Sometimes, though, product managers can be distracted from business outcomes by measures of productivity, such as throughput or velocity. Resolving this requires a renewed commitment to what is perhaps Agile’s most important value for businesses – and the one that is most likely to determine the success of innovation efforts: customer collaboration. 

For Ben Pitman, director of engineering at Kin + Carta, organisations who want to deliver successful innovation at the speed that meets demand must never shift their focus away from customer needs. The best way to start out on this user-focused journey, he suggests, is to begin with fast and cheap customer- focused experiments. “When you have an idea, you start by validating it quickly with a conversation,” says Pitman. “You can go on to further de-risk by conducting more expensive experiments, like A/B testing, proportional to the cost of getting it wrong.” 

Keeping customers in the loop throughout the development process reduces the risk that resources are sunk into an idea that offers no tangible business value, Pitman explains. 

“There’s no point in knowing your customer better if your organisation can’t adapt to this information,” he says. “Put the user testing into the same small squad as your engineers, your product manager – give them clear goals and watch them succeed.”

Rapid innovation

When Gordon Food Service, a distributor operating in the US and Canada, felt pressure from competitors to upgrade its e-commerce offering, it wanted to move fast.

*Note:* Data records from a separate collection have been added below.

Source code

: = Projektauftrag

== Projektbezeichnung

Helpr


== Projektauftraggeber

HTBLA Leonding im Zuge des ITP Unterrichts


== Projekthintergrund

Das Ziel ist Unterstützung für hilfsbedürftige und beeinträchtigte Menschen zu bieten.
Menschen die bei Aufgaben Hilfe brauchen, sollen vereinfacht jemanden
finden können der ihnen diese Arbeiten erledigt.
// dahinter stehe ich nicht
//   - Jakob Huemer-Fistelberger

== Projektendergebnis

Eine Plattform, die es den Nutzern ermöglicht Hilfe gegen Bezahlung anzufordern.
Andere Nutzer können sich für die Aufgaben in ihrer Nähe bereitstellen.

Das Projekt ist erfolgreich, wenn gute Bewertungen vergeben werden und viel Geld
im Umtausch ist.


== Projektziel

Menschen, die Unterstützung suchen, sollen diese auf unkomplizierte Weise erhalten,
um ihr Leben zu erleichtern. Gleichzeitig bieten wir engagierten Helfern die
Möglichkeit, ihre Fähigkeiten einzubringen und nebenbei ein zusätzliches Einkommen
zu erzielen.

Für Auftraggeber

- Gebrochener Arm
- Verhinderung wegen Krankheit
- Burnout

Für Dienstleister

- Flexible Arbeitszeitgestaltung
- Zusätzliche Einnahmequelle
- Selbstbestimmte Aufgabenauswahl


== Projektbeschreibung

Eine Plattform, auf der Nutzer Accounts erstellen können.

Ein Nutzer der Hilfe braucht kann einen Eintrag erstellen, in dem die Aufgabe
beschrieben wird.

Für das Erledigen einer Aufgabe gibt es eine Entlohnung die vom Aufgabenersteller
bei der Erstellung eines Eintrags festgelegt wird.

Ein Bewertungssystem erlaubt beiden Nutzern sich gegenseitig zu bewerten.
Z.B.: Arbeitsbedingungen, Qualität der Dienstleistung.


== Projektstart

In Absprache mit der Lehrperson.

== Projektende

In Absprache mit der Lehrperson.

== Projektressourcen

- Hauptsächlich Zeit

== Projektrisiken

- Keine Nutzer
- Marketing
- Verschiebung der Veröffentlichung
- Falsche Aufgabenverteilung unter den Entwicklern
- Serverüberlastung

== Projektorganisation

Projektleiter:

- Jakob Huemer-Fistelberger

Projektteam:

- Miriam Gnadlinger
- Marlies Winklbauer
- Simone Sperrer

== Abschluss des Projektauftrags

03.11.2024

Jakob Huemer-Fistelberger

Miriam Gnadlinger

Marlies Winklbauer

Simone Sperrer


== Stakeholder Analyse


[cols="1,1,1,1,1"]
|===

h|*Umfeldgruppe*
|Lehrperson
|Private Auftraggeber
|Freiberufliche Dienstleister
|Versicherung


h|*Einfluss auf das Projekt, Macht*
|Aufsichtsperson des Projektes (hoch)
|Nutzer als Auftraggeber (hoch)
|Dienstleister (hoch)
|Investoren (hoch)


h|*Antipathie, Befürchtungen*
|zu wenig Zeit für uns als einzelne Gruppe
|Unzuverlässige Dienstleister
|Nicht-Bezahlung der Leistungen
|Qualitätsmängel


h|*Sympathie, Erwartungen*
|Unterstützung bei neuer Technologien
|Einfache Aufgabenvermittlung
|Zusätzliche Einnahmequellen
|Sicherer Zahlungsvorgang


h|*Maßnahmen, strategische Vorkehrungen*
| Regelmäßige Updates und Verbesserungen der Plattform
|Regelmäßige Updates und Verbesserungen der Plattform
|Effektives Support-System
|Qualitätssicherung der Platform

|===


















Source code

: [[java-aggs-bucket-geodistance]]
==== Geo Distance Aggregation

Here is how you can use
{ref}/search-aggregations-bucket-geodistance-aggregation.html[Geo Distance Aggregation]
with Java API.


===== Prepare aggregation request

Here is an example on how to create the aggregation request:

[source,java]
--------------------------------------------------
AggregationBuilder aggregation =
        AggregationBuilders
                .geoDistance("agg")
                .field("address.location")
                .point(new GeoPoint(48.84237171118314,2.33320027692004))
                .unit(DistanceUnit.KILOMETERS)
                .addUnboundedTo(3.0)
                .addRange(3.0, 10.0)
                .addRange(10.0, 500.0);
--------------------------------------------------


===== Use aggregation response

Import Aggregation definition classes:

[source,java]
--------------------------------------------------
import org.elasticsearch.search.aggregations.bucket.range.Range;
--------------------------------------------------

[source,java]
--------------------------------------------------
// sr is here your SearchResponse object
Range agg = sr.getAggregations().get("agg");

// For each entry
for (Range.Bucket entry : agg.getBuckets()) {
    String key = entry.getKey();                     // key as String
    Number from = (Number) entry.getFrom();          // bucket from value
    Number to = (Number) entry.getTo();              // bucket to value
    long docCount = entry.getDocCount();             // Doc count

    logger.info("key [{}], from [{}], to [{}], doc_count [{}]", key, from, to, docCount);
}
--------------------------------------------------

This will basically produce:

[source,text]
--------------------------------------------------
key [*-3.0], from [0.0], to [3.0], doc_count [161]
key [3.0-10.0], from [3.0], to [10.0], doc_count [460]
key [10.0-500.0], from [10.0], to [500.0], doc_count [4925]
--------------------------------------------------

The company adopted a continuous integration/continuous delivery model for application development and built its new ordering app on Google’s Kubernetes Engine, allowing for rapid delivery of new functionality. 

Crucial to the success of the project, however, was a customer-driven development methodology, developed in partnership with Kin + Carta. This combined Scrum, the Agile project management framework, with elements of Extreme Programming (XP), including pair programming, in which two software developers collaborate closely, writing and testing code in rapid iterations. 

Combining this rapid approach to software development with frequent feedback from customers allowed the company to quickly build e-commerce features that its customers truly valued. 

This year, organisations’ capacity to innovate will be put to the test. Those companies that have trapped their developers in rigid processes and rituals are limiting their own ability to adapt. Getting back to Agile’s values can help liberate their potential.


Upshot 

■ Go back to Agile’s principles and values – don’t blindly follow the frameworks. The end goal is to serve customer needs by empowering your experts to work independently and learn from their success. 

■ Product managers must work within and across teams – ownership of products must be organised to progress towards a coherent product or service, and teams must communicate throughout. 

■ Listen to customers, not formulas – talk to customers and make sure what is being proposed will solve a need. Meeting this need will ultimately deliver value to the business.